## [WHAT YOU ARE ASKED TO DO]
Every line of the data that contains the string "Labelling" must be copied.

[SOURCE MATERIAL]

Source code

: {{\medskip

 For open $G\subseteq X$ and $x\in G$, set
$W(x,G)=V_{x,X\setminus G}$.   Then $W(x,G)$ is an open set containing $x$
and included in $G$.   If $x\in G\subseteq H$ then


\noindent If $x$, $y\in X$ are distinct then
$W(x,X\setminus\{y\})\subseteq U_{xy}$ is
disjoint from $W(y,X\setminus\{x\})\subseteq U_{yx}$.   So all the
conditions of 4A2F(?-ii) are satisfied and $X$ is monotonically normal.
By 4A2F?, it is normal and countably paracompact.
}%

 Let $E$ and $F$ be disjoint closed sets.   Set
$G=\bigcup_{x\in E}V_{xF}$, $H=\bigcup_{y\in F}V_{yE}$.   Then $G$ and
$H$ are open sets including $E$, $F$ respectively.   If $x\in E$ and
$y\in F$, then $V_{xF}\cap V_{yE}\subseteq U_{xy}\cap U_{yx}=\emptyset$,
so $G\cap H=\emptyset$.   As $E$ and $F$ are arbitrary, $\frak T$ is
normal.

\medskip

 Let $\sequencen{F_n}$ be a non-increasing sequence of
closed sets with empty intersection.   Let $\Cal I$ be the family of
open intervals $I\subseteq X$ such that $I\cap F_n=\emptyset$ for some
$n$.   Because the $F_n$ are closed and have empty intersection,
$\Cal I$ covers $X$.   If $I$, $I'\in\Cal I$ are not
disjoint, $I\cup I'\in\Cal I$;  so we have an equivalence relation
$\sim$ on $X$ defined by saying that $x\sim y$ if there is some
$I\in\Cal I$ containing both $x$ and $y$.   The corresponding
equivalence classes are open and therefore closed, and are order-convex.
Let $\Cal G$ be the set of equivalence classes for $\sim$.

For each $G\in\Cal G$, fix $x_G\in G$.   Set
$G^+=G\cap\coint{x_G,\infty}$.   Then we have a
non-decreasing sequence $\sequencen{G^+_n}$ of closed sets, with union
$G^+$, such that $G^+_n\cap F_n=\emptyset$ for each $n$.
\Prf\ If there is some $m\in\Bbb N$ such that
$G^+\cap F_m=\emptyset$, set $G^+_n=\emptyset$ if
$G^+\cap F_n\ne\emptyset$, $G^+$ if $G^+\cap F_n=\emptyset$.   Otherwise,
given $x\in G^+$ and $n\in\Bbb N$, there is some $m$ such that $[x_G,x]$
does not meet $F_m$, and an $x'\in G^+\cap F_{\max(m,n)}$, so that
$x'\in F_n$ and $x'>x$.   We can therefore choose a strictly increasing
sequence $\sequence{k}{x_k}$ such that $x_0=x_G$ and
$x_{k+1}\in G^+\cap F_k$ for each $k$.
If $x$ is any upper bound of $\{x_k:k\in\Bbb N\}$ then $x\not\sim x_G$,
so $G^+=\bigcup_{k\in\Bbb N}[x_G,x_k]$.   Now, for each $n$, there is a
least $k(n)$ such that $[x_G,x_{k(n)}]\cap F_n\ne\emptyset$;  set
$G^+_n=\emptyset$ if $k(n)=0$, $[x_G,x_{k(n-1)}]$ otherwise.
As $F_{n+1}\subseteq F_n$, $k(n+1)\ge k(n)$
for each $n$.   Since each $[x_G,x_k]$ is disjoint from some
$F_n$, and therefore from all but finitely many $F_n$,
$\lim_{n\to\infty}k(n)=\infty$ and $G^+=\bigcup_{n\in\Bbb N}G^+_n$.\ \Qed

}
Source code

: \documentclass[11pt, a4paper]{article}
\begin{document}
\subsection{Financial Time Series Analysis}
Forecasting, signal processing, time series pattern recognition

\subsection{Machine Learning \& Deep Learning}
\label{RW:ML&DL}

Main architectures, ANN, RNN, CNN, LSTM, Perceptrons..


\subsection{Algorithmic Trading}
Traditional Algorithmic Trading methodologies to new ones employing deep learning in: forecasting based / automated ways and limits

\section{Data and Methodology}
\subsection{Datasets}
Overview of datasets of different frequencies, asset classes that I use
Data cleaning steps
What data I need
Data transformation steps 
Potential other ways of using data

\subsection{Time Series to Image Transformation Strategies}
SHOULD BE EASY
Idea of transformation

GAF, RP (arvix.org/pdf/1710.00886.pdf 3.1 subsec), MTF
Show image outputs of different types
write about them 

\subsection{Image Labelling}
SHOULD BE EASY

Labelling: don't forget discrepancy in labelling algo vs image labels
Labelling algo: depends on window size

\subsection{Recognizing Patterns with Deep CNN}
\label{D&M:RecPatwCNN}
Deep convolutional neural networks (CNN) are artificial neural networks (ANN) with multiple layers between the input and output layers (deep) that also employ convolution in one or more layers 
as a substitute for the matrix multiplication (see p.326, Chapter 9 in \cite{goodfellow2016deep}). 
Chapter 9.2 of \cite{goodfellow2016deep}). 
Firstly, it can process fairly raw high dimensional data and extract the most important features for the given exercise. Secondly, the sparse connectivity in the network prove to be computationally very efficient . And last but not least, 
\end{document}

[/SOURCE MATERIAL]

## [OUTPUT OF THE TASK]
\subsection{Image Labelling}
Labelling: don't forget discrepancy in labelling algo vs image labels
Labelling algo: depends on window size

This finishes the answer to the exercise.